Melville nodded. ‘Also very risky. As you can imagine, there was fierce debate as to whether we should close down the entire operation days before the Westminster Abbey ceremony, or let it run until the last minute, in order to capture the conspirators from the United States who were bringing over the dynamite, along with two men delegated to detonate it. I argued strongly that we should let it continue until the very last moment and thank God I was proved right. We nabbed the lot of them, and the long-term consequence of our success, after much debate in Home Office circles, was the emergence of the “Special Branch” of which I’m now the head.’
‘And the Queen had no idea what had been going on, probably literally under her feet?’ Percy asked.
Melville shook his head. ‘Not even to this day.’

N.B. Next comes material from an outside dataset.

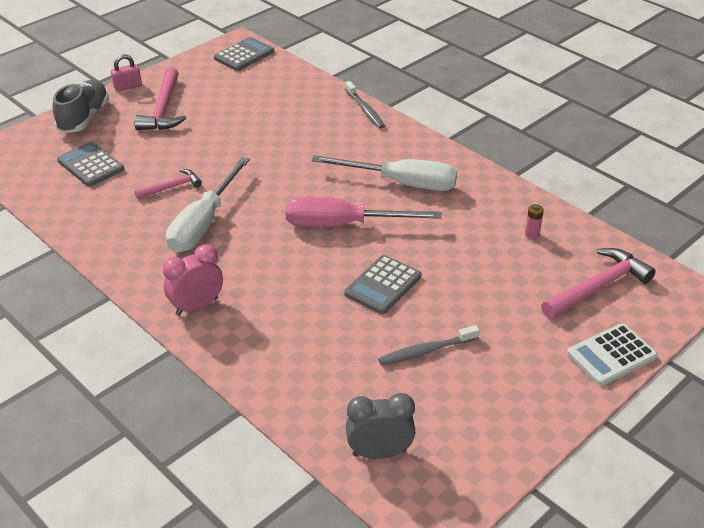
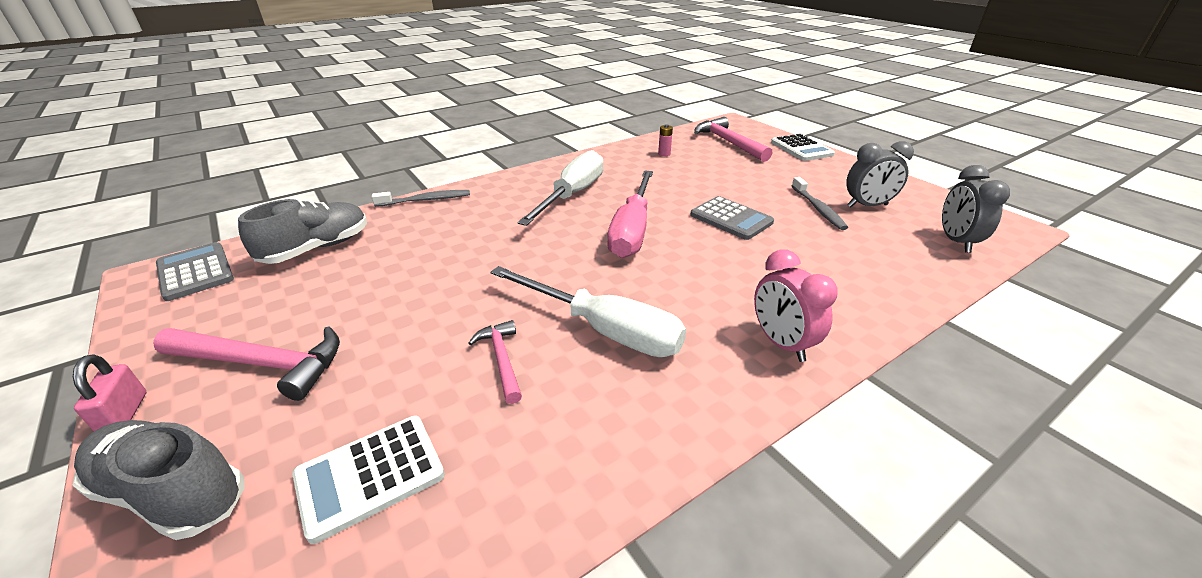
camera: 80 degrees left, 5 degrees down
grey calculator [57,142,124,187] -> white calculator [292,416,445,544]
none -> grey shoe [238,199,367,264]
none -> grey clock [846,141,914,207]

‘And therein lies the problem,’ Ridley joined in. ‘Her Majesty was so delighted with how the Golden Jubilee bunfight went that she’s ordered another one for June of next year, to be called the “Diamond Jubilee”, to mark the fact that a few weeks ago she became Britain’s longest ever reigning monarch.’
‘And you’re worried that the Fenians will try again?’ Percy said as he extracted a salmon bone delicately from his mouth with the aid of his fork.
Ridley frowned. ‘If it were just a matter of Fenians, we’re pretty sure that we could forestall any assassination attempts. But it’s much wider than that these days, with Anarchists coming out of the woodwork daily. We now have to worry about the trade unions, these women who think they should be allowed to vote, some sort of revolutionary movement that recently took off in Russia, and God knows how many madmen with perceived grievances against the Establishment and access to a revolver.’